設営後、少し離れた場所にあるArtqpie library(アキュパイ・ライブラリー)へ行ってみた。Artqpieはこれまで、空家になっている建て物を借り、そこをセルフリノベーションし本屋やギャラリースペースにする、というスタイルでやってきている。私が今回お世話になるArtqpie caveは、その一番新しいギャラリーで、Artqpie libraryは全てのArtqpieの拠点のようなイメージだ。
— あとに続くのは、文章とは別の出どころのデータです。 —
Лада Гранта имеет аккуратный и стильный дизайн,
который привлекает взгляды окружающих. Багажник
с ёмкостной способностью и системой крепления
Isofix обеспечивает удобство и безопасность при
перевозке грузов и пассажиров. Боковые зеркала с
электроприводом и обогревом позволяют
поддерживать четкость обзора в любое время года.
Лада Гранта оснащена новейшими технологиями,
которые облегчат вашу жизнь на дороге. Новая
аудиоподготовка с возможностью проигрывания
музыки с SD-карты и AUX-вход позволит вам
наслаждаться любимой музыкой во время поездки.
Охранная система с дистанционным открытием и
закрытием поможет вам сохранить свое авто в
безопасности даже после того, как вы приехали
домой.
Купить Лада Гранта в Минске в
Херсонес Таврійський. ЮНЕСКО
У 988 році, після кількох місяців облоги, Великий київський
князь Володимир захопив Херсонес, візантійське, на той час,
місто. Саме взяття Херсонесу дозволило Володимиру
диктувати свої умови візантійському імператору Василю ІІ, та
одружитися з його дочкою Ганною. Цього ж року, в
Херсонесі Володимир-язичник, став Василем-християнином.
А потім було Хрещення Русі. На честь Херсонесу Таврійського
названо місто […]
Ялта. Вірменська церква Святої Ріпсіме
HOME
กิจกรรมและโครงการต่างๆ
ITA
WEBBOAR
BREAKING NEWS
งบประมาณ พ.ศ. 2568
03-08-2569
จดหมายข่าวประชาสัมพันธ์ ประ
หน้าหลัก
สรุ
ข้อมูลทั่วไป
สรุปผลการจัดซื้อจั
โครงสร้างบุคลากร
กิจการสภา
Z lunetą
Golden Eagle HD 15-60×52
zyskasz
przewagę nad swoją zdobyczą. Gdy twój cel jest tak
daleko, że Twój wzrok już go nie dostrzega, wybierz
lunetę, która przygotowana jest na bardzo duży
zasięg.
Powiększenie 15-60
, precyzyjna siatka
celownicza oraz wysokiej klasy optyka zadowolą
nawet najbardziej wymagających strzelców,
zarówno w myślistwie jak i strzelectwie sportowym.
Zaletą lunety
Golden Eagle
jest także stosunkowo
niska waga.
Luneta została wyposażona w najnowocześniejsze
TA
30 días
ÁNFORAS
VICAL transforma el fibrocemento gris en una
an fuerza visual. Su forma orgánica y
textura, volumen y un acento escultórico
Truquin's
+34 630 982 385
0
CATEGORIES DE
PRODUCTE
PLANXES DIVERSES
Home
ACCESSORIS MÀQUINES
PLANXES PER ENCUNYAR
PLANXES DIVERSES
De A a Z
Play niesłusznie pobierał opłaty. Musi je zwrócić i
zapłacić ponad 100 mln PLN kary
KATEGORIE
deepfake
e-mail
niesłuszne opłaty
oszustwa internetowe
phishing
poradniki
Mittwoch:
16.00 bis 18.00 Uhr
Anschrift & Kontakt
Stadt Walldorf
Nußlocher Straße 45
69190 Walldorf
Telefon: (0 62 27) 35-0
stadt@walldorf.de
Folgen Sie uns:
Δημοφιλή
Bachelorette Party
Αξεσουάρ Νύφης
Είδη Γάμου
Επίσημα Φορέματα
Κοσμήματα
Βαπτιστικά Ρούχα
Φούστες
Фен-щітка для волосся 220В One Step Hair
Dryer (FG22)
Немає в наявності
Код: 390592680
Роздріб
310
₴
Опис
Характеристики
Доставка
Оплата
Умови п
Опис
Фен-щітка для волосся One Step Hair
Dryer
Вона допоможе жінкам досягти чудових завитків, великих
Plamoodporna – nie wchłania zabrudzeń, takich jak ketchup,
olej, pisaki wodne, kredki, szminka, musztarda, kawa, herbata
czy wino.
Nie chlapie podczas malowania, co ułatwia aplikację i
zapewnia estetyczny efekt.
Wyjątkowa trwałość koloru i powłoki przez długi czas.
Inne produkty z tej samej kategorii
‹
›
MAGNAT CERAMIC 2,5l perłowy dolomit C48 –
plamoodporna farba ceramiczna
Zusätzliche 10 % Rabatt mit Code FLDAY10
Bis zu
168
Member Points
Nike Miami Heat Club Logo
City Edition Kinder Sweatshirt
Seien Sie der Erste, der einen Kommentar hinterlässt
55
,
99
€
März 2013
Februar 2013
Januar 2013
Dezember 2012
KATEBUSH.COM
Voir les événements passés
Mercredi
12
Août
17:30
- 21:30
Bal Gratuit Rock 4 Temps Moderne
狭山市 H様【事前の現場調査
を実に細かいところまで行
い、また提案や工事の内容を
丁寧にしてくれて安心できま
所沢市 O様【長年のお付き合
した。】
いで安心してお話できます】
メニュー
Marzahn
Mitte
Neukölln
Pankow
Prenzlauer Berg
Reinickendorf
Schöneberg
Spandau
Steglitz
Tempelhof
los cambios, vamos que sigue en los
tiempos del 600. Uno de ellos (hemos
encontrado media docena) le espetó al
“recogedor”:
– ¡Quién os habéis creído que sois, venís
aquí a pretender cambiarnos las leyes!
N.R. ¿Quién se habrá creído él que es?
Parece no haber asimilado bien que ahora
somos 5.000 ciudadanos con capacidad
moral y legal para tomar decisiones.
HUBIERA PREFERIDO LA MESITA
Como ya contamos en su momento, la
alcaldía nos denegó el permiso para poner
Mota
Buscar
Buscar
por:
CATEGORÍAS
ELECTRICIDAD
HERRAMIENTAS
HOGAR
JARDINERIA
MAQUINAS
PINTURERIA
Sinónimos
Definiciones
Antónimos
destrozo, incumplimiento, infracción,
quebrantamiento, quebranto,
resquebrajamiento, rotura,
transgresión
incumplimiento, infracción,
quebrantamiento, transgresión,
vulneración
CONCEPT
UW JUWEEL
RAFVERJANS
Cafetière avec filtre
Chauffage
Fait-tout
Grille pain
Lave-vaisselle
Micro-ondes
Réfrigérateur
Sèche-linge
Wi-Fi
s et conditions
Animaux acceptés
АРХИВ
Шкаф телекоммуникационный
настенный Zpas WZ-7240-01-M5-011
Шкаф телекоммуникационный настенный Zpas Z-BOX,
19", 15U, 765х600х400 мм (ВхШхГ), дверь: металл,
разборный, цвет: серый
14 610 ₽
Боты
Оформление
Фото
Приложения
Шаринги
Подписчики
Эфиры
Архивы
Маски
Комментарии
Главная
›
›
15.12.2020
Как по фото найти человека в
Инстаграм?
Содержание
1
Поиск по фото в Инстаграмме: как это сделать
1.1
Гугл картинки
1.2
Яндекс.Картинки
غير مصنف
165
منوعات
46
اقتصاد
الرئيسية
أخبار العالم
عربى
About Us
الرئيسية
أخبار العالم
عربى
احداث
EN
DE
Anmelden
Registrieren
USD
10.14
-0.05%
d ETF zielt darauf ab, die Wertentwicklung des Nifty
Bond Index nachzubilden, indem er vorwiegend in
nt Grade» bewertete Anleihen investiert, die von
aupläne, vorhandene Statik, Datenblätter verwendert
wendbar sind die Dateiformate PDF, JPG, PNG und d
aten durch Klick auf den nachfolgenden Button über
 Artqpie libraryは20時まで営業してるのだけれど、営業中にスタッフみんなで集まって夜ご飯を食べた。店員が皆ご飯食べていても、お客さんも気にしないのが台湾。台中に来たならぜひ食べて欲しいという麺と、台湾を代表するようなおやつの豆花、だけどシロップが黒糖で出来ているのが台中らしいそう。


「Artqpieで展示出来るなんて、すごく良いですよ!」台湾を数回しか訪れたことがなく、台中は初めてだと言う私にそう教えてくれたのは、台湾案内の本も出しているエッセイストの柳沢小実さんだった。その後も、台中で知り合った、台中在住の伊藤さんにも「ここで展示が出来るなんて、アーティストの憧れですよ」なんて言われた。2016年の春に自力で写真展会場を探しに来た時はどこにも縁が繋がらなかったのに、本当に不思議なことだ。

 最初に探したのは、台北だった。台湾通の友人たちから情報を集め、いくつかの書店を回った。何より有名なのが誠品書店、それからVVGというグループが展開しているオシャレなお店の数々。それから、インディーズの本屋数件、日本人オーナーが運営しているカフェなども巡った。大きいお店は広すぎていったい誰に話を通せば良いのか躊躇するし、小さいお店はオーナーが留守だったり、やっと店主と話せても「ギャラリーは来年まで埋まっている」と言われたりした。

 それでも一番たくさん話を聞いてくれたのが、田園城市生活風格書店という出版社の社長だった。年に何度も日本に買い付けに来るというオーナーの陳さんは日本語も上手。持参した写真集もじっくり見てくれて、台湾でも手仕事について興味を持つ人が増えているからそんなテーマが良いのではないか。あるいは、欧米や日本への関心が高いけれど、まだまだ知られていないインドの写真展も面白いかもしれない。来年あたり、展示出来るんじゃない?と、予言めいたことを言われた。

 予言だと思ったのは私の英語理解力の問題かもしれないし、遠回しに今は無理だと断られただけかもしれない。そんなことがいろいろあっての今である。